* [TEXT PASSAGE]
================

The Subadviser will also provide such information or perform such
additional acts as are customarily performed by a subadviser and may be required
for the Fund or the Adviser to comply with their respective obligations under
applicable laws, including, without limitation, the Code, the 1940 Act, the
Advisers Act, the Securities Act of 1933, as amended (the "Securities Act") and
any state securities laws, and any rule or regulation thereunder.
(i) Custody Arrangements. The Subadviser shall on each business day provide the
Adviser and the Trust's custodian such information as the Adviser and the
Trust's custodian may reasonably request relating to all transactions
concerning the Subadviser Assets.
(j) Historical Performance Information. To the extent agreed upon by the
parties, the Subadviser will provide the Trust with historical performance
information on similarly managed investment companies or for other accounts
to be included in the Prospectus or for any other uses permitted by
applicable law.
3. Independent Contractor. In the performance of its duties hereunder, the
Subadviser is and shall be an independent contractor and unless otherwise
expressly provided herein or otherwise authorized in writing, shall have no
authority to act for or represent the Fund, the Trust or the Adviser in any way
or otherwise be deemed an agent of the Fund, the Trust or the Adviser.
4. Expenses. During the term of this Agreement, Subadviser will pay all
expenses incurred by it in connection with its activities under this Agreement
other than the cost of securities, commodities and other investments (including
brokerage commissions and other transaction charges, if any) purchased for a
Fund. The Subadviser shall, at its sole expense, employ or associate itself with
such persons as it believes to be particularly fitted to assist it in the
execution of its duties under this Agreement. The Subadviser shall not be
responsible for the Trust's, the Fund's or Adviser's expenses, which shall
include, but not be limited to, organizational and offering expenses (which
include out-of-pocket expenses, but not overhead or employee costs of the
Subadviser); expenses for legal, accounting and auditing services; taxes and
governmental fees; dues and expenses incurred in connection with membership in
investment company organizations; costs of printing and distributing shareholder
reports, proxy materials, prospectuses, stock certificates and distribution of
dividends; charges of a Fund's custodians and sub-custodians, administrators and
sub-administrators, registrars, transfer agents, dividend disbursing agents and
dividend reinvestment plan agents; payment for portfolio pricing services to a
pricing agent, if any; registration and filing fees of the Securities and
Exchange Commission (the "SEC"); expenses of registering or qualifying
securities of the Fund for sale in the various states; freight and other charges
in connection with the shipment of the Fund's portfolio securities; fees and
expenses of non-interested Trustees; salaries of shareholder relations
personnel; costs of shareholders meetings; insurance; interest; brokerage costs;
and litigation and other extraordinary or non-recurring expenses. The Trust or
the Adviser, as the case may be, shall reimburse the Subadviser for any expenses
of the Fund or the Adviser as may be reasonably incurred by such Subadviser on
behalf of the Fund or the Adviser. The Subadviser shall keep and supply to the
Trust and the Adviser reasonable records of all such expenses.
5. Compensation. For the services provided and the expenses assumed with
respect to a Fund pursuant to this Agreement, the Subadviser will be entitled to
the fee listed for each Fund on Exhibit A. Such fees will be computed daily and
payable no later than the seventh (7th) business day following the end of each
month, from the Adviser or the Trust, calculated at an annual rate based on the
Subadviser Assets' average daily net assets.

================

Stored dataset rows
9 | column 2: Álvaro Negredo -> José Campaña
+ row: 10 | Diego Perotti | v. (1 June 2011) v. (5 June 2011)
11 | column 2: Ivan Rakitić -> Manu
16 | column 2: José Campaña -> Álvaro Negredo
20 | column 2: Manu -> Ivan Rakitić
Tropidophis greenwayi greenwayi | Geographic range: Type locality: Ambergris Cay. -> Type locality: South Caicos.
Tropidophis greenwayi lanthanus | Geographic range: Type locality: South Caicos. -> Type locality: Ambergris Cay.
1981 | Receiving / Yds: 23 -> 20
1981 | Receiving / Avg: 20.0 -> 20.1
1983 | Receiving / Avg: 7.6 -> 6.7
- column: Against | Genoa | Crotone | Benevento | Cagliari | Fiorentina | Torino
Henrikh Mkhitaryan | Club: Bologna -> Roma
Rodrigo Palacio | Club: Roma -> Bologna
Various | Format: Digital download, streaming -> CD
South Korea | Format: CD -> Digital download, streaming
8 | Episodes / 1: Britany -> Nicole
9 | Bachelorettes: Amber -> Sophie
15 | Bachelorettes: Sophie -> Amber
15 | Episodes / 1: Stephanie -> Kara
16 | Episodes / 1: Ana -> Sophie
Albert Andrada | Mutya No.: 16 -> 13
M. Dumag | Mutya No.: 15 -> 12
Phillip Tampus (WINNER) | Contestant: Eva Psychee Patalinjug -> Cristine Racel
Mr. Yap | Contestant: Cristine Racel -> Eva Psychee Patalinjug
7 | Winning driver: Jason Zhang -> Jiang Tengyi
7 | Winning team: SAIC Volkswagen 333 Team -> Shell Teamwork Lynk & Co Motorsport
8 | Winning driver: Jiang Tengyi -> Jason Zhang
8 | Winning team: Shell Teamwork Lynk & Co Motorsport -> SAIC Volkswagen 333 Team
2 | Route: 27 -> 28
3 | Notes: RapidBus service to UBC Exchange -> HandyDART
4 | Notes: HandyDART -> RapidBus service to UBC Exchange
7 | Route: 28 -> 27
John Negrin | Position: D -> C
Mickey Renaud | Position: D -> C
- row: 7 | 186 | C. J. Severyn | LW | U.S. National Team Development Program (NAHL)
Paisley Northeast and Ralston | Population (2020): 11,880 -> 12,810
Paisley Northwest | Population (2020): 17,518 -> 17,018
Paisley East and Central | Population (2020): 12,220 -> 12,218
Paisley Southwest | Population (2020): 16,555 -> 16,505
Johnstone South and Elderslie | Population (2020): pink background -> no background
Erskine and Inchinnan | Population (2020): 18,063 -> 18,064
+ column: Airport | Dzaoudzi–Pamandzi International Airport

================

* [EXERCISE SET]
1. Using the agreement excerpt, mark each statement yes or no and quote the words that settle it: (a) The Subadviser pays the brokerage commissions on investments bought for a Fund. (b) The Subadviser's fees are computed daily. (c) The Subadviser must give transaction information to the Adviser and the Trust's custodian on each business day.
2. According to the agreement excerpt, why will the Subadviser provide the extra information and perform the additional acts that a subadviser customarily performs? Answer in one to three sentences.
The rows are separate from the agreement excerpt.

* [COMPLETED EXERCISE]
1.
(a) No: "other than the cost of securities, commodities and other investments (including brokerage commissions and other transaction charges, if any) purchased for a Fund"
(b) Yes: "Such fees will be computed daily"
(c) Yes: "The Subadviser shall on each business day provide the Adviser and the Trust's custodian such information"

2. The Fund or the Adviser may need them to meet their obligations under applicable laws. These laws include the Code, the 1940 Act, the Advisers Act, the Securities Act of 1933, any state securities laws and any rule or regulation under them.